■ Records provided:
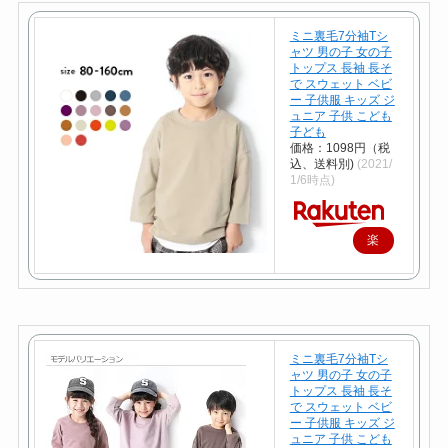
ミニ裏毛7分袖Tシ
ャツ 男の子 女の子
トップス 長袖 長そ
で スウェット ベビ
ー 子供服 キッズ ジ
ュニア 子供 こども
子ども
価格：1098円（税
込、送料別)
(2021/
1/6時点)
楽
天
で
購
入
ミニ裏毛7分袖Tシ
ャツ 男の子 女の子
トップス 長袖 長そ
で スウェット ベビ
ー 子供服 キッズ ジ
ュニア 子供 こども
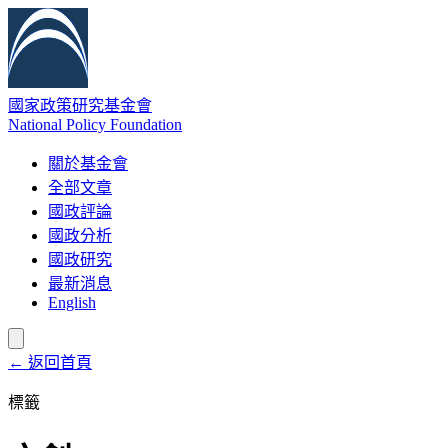
國家政策研究基金會
National Policy Foundation
關於基金會
全部文章
國政評論
國政分析
國政研究
最新消息
English
← 返回首頁
標籤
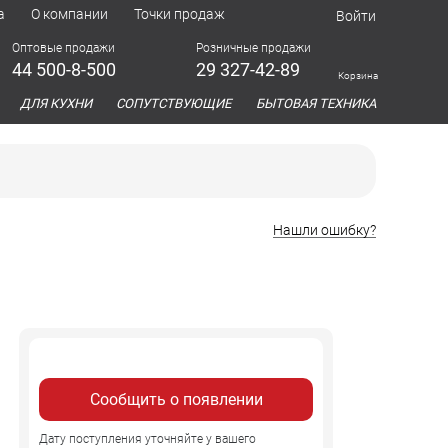
а
О компании
Точки продаж
Войти
Оптовые продажи
Розничные продажи
44 500-8-500
29 327-42-89
Корзина
азина
ДЛЯ КУХНИ
СОПУТСТВУЮЩИЕ
БЫТОВАЯ ТЕХНИКА
Нашли ошибку?
Сообщить о появлении
Дату поступления уточняйте у вашего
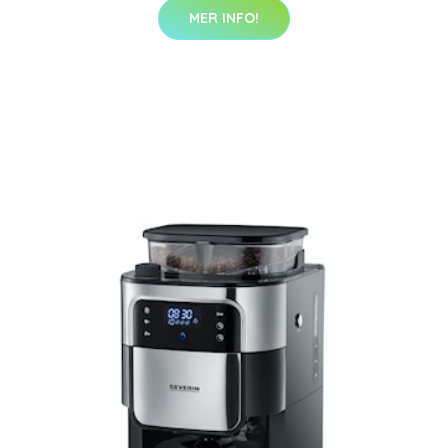
MER INFO!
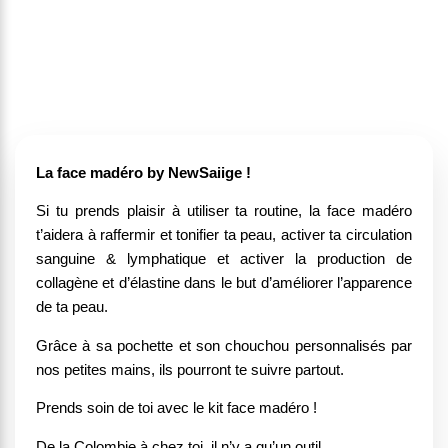
La face madéro by NewSaiige !
Si tu prends plaisir à utiliser ta routine, la face madéro
t’aidera à raffermir et tonifier ta peau, activer ta circulation
sanguine & lymphatique et activer la production de
collagène et d’élastine dans le but d’améliorer l’apparence
de ta peau.
Grâce à sa pochette et son chouchou personnalisés par
nos petites mains, ils pourront te suivre partout.
Prends soin de toi avec le kit face madéro !
De la Colombie à chez toi, il n’y a qu’un outil…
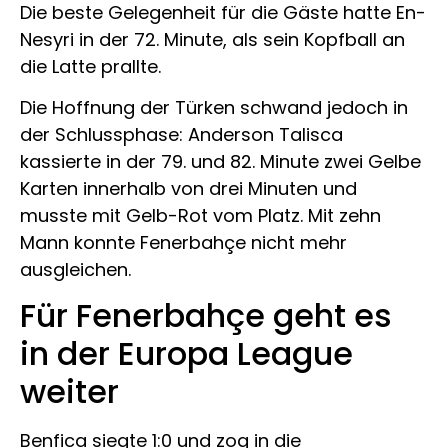
Die beste Gelegenheit für die Gäste hatte En-
Nesyri in der 72. Minute, als sein Kopfball an
die Latte prallte.
Die Hoffnung der Türken schwand jedoch in
der Schlussphase: Anderson Talisca
kassierte in der 79. und 82. Minute zwei Gelbe
Karten innerhalb von drei Minuten und
musste mit Gelb-Rot vom Platz. Mit zehn
Mann konnte Fenerbahçe nicht mehr
ausgleichen.
Für Fenerbahçe geht es
in der Europa League
weiter
Benfica siegte 1:0 und zog in die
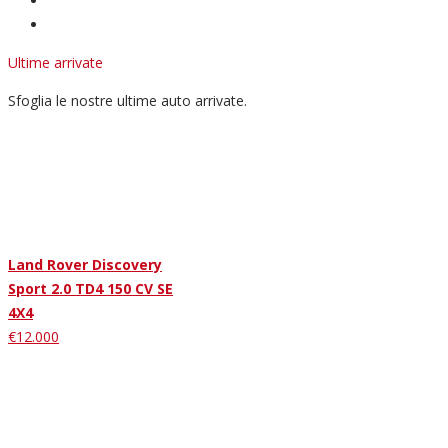
Ultime arrivate
Sfoglia le nostre ultime auto arrivate.
Land Rover Discovery
Sport 2.0 TD4 150 CV SE
4X4
€12.000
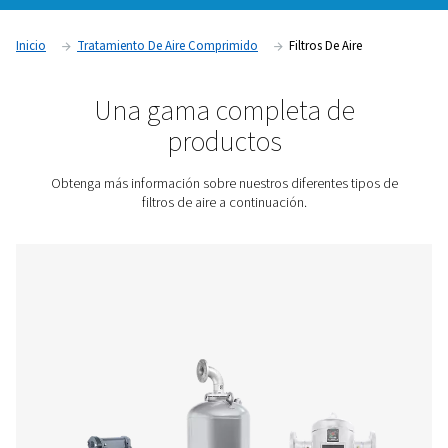
de calidad. Dependiendo de su aplicación, es posible que 
filtros de aire comprimido para evitar problemas de calidad,
eficiencia del sistema de aire. Pneumatech ofrece varios tipo
de aire para eliminar cualquier tipo de contaminante.
Póngase en contacto con nosotros para obtener un
presupuesto.
Inicio
Tratamiento De Aire Comprimido
Filtros De Air
Una gama completa de
productos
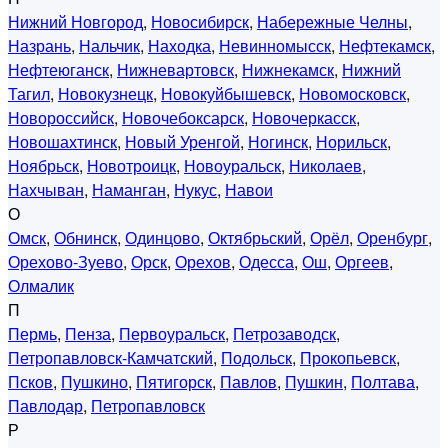
Нижний Новгород
,
Новосибирск
,
Набережные Челны
,
Назрань
,
Нальчик
,
Находка
,
Невинномысск
,
Нефтекамск
,
Нефтеюганск
,
Нижневартовск
,
Нижнекамск
,
Нижний
Тагил
,
Новокузнецк
,
Новокуйбышевск
,
Новомосковск
,
Новороссийск
,
Новочебоксарск
,
Новочеркасск
,
Новошахтинск
,
Новый Уренгой
,
Ногинск
,
Норильск
,
Ноябрьск
,
Новотроицк
,
Новоуральск
,
Николаев
,
Нахчыван
,
Наманган
,
Нукус
,
Навои
О
Омск
,
Обнинск
,
Одинцово
,
Октябрьский
,
Орёл
,
Оренбург
,
Орехово-Зуево
,
Орск
,
Орехов
,
Одесса
,
Ош
,
Оргеев
,
Олмалик
П
Пермь
,
Пенза
,
Первоуральск
,
Петрозаводск
,
Петропавловск-Камчатский
,
Подольск
,
Прокопьевск
,
Псков
,
Пушкино
,
Пятигорск
,
Павлов
,
Пушкин
,
Полтава
,
Павлодар
,
Петропавловск
Р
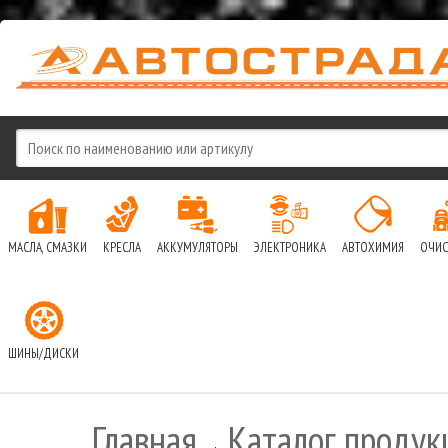
МАСЛА, СМАЗКИ
КРЕСЛА
АККУМУЛЯТОРЫ
ЭЛЕКТРОНИКА
АВТОХИМИЯ
ОЧИС
ШИНЫ/ДИСКИ
Главная
Каталог продук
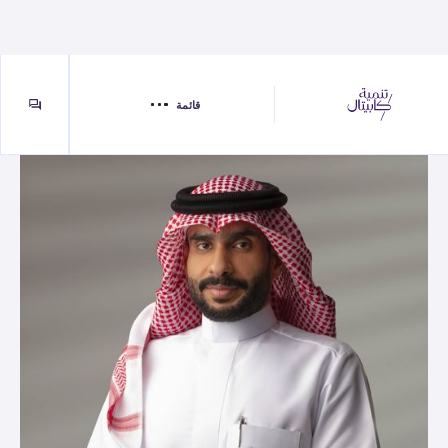
قائمة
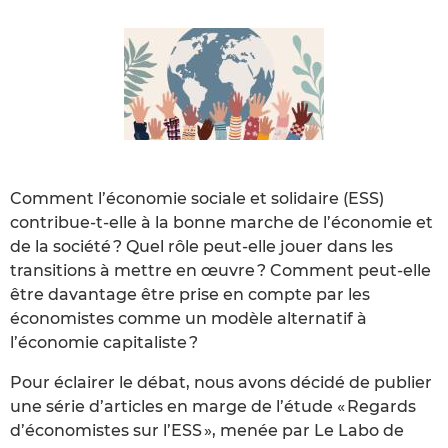
Comment l’économie sociale et solidaire (ESS)
contribue-t-elle à la bonne marche de l’économie et
de la société ? Quel rôle peut-elle jouer dans les
transitions à mettre en œuvre ? Comment peut-elle
être davantage être prise en compte par les
économistes comme un modèle alternatif à
l’économie capitaliste ?
Pour éclairer le débat, nous avons décidé de publier
une série d’articles en marge de l’étude « Regards
d’économistes sur l’ESS », menée par Le Labo de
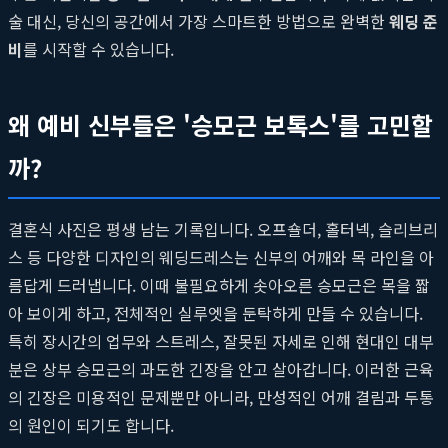
술 대신, 당신의 공간에서 가장 스마트한 방법으로 완벽한
웨딩 준
비
를 시작할 수 있습니다.
왜 예비 신부들은 '승모근 보톡스'를 고민할
까?
결혼식 사진은 평생 남는 기록입니다. 오프숄더, 홀터넥, 슬리브리
스 등 다양한 디자인의 웨딩드레스는 신부의 어깨와 목 라인을 아
름답게 드러냅니다. 이때 불필요하게 솟아오른 승모근은 목을 짧
아 보이게 하고, 전체적인 실루엣을 둔탁하게 만들 수 있습니다.
특히 장시간의 업무와 스트레스, 잘못된 자세로 인해 현대인 대부
분은 상부 승모근의 과도한 긴장을 안고 살아갑니다. 이러한 근육
의 긴장은 미용적인 문제뿐만 아니라, 만성적인 어깨 결림과 두통
의 원인이 되기도 합니다.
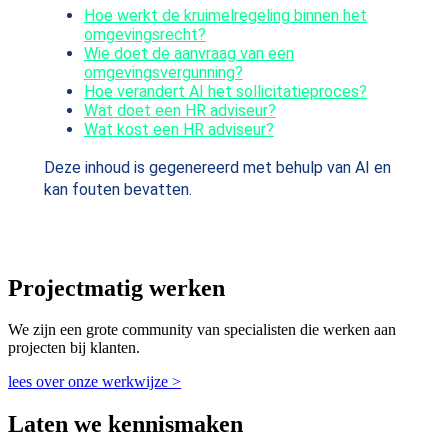
Hoe werkt de kruimelregeling binnen het
omgevingsrecht?
Wie doet de aanvraag van een
omgevingsvergunning?
Hoe verandert AI het sollicitatieproces?
Wat doet een HR adviseur?
Wat kost een HR adviseur?
Deze inhoud is gegenereerd met behulp van AI en
kan fouten bevatten.
Projectmatig werken
We zijn een grote community van specialisten die werken aan
projecten bij klanten.
lees over onze werkwijze >
Laten we kennismaken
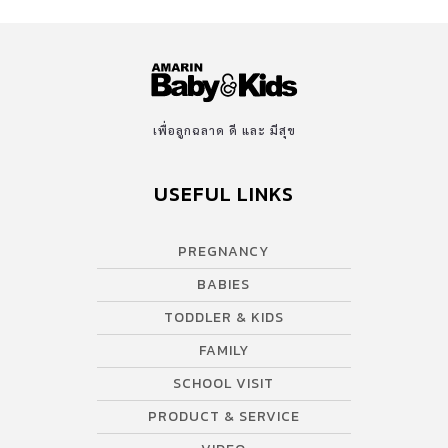
เพื่อลูกฉลาด ดี และ มีสุข
USEFUL LINKS
PREGNANCY
BABIES
TODDLER & KIDS
FAMILY
SCHOOL VISIT
PRODUCT & SERVICE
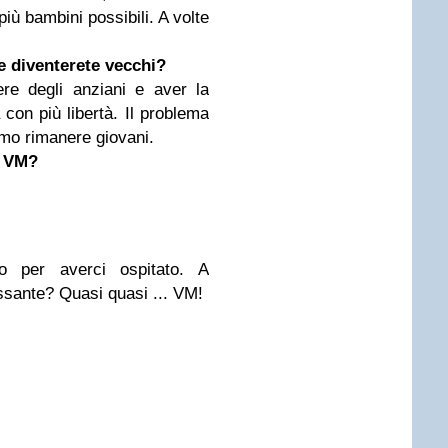
più bambini possibili. A volte
e diventerete vecchi?
re degli anziani e aver la
a con più libertà. Il problema
amo rimanere giovani.
e VM?
o per averci ospitato. A
essante? Quasi quasi ... VM!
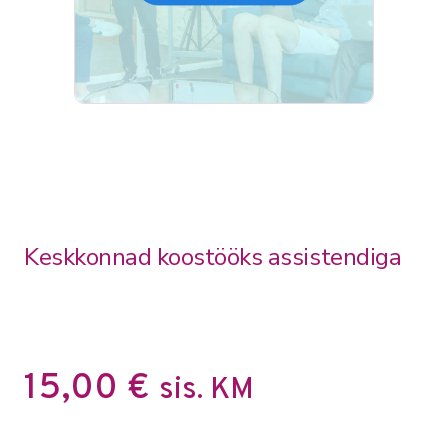
Keskkonnad koostööks assistendiga
15,00
€
sis. KM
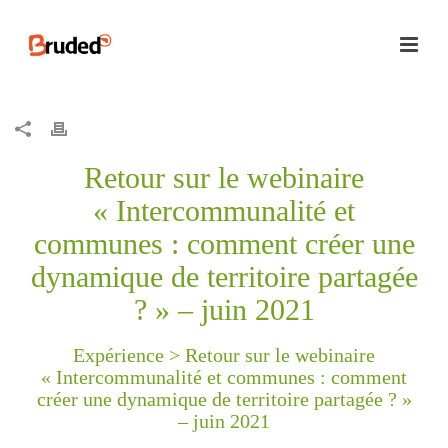
Retour sur le webinaire
« Intercommunalité et
communes : comment créer une
dynamique de territoire partagée
? » – juin 2021
Expérience >
Retour sur le webinaire
« Intercommunalité et communes : comment
créer une dynamique de territoire partagée ? »
– juin 2021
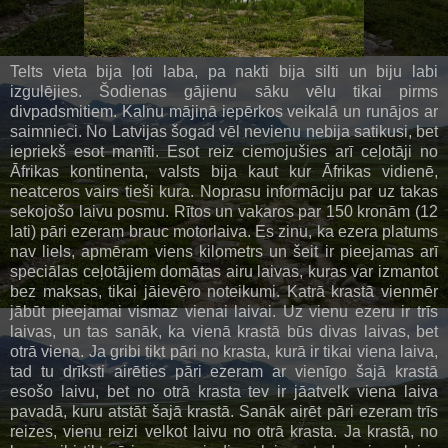
Telts vieta bija ļoti laba, pa nakti bija silti un biju labi
izgulējies. Šodienas gājienu sāku vēlu tikai pirms
divpadsmitiem. Kalnu mājiņā iepērkos veikalā un runājos ar
saimnieci. No Latvijas šogad vēl nevienu nebija satikusi, bet
iepriekš esot manīti. Esot reiz ciemojušies arī ceļotāji no
Āfrikas kontinenta, valsts bija kaut kur Āfrikas vidienē,
neatceros vairs tieši kura. Noprasu informāciju par uz takas
sekojošo laivu posmu. Rītos un vakaros par 150 kronām (12
lati) pāri ezeram brauc motorlaiva. Es zinu, ka ezera platums
nav liels, apmēram viens kilometrs un šeit ir pieejamas arī
speciālas ceļotājiem domātas airu laivas, kuras var izmantot
bez maksas, tikai jāievēro noteikumi. Katrā krastā vienmēr
jābūt pieejamai vismaz vienai laivai. Uz vienu ezeru ir trīs
laivas, un tas sanāk, ka vienā krastā būs divas laivas, bet
otrā viena. Ja gribi tikt pāri no krasta, kurā ir tikai viena laiva,
tad tu drīksti airēties pāri ezeram ar vienīgo šajā krastā
esošo laivu, bet no otrā krasta tev ir jāatvelk viena laiva
pavadā, kuru atstāt šajā krastā. Sanāk airēt pāri ezeram trīs
reizes, vienu reizi velkot laivu no otrā krasta. Ja krastā, no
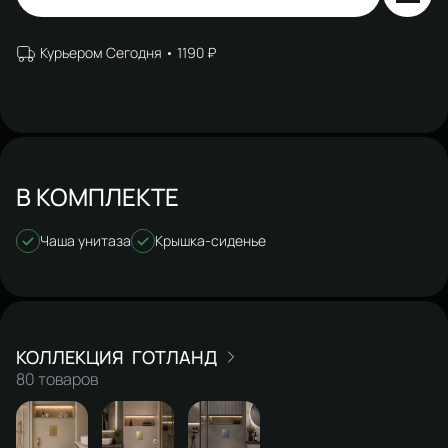
Курьером Сегодня
1190 ₽
В КОМПЛЕКТЕ
Чаша унитаза
Крышка-сиденье
ГОТЛАНД
80 товаров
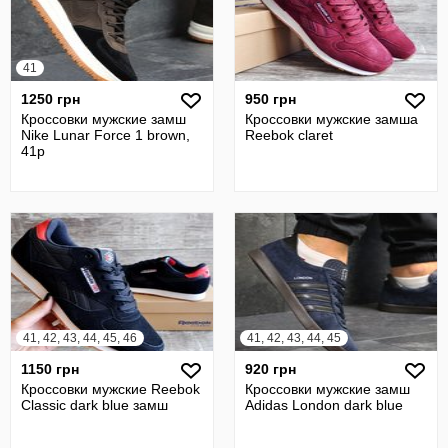
41
1250 грн
950 грн
Кроссовки мужские замш
Кроссовки мужские замша
Nike Lunar Force 1 brown,
Reebok claret
41р
41, 42, 43, 44, 45, 46
41, 42, 43, 44, 45
1150 грн
920 грн
Кроссовки мужские Reebok
Кроссовки мужские замш
Classic dark blue замш
Adidas London dark blue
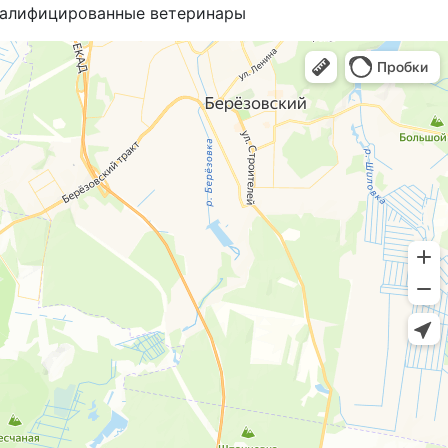
алифицированные ветеринары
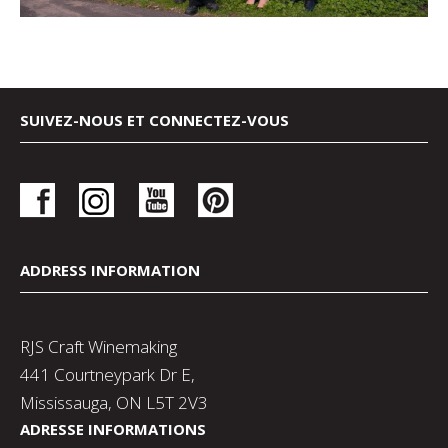
SUIVEZ-NOUS ET CONNECTEZ-VOUS
ADDRESS INFORMATION
RJS Craft Winemaking
441 Courtneypark Dr E,
Mississauga, ON L5T 2V3
ADRESSE INFORMATIONS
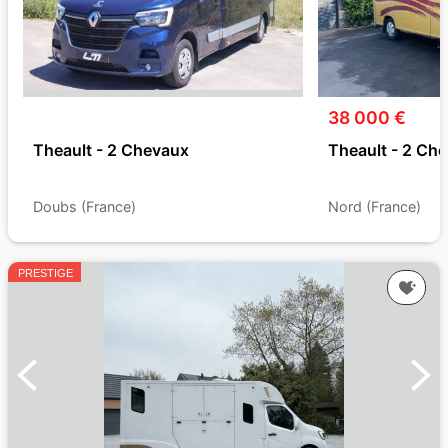
38 000 €
Theault - 2 Chevaux
Theault - 2 Ch
Doubs (France)
Nord (France)
PRESTIGE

■ Directions:
In the entries above, find the line containing "Mann konnte Fenerbahçe nicht mehr" and the line containing "de calidad. Dependiendo", then copy both and every line between them exactly, without any picture.

■ Response:
Mann konnte Fenerbahçe nicht mehr
ausgleichen.
Für Fenerbahçe geht es
in der Europa League
weiter
Benfica siegte 1:0 und zog in die
Ultime arrivate
Sfoglia le nostre ultime auto arrivate.
Land Rover Discovery
Sport 2.0 TD4 150 CV SE
4X4
€12.000
de calidad. Dependiendo de su aplicación, es posible que 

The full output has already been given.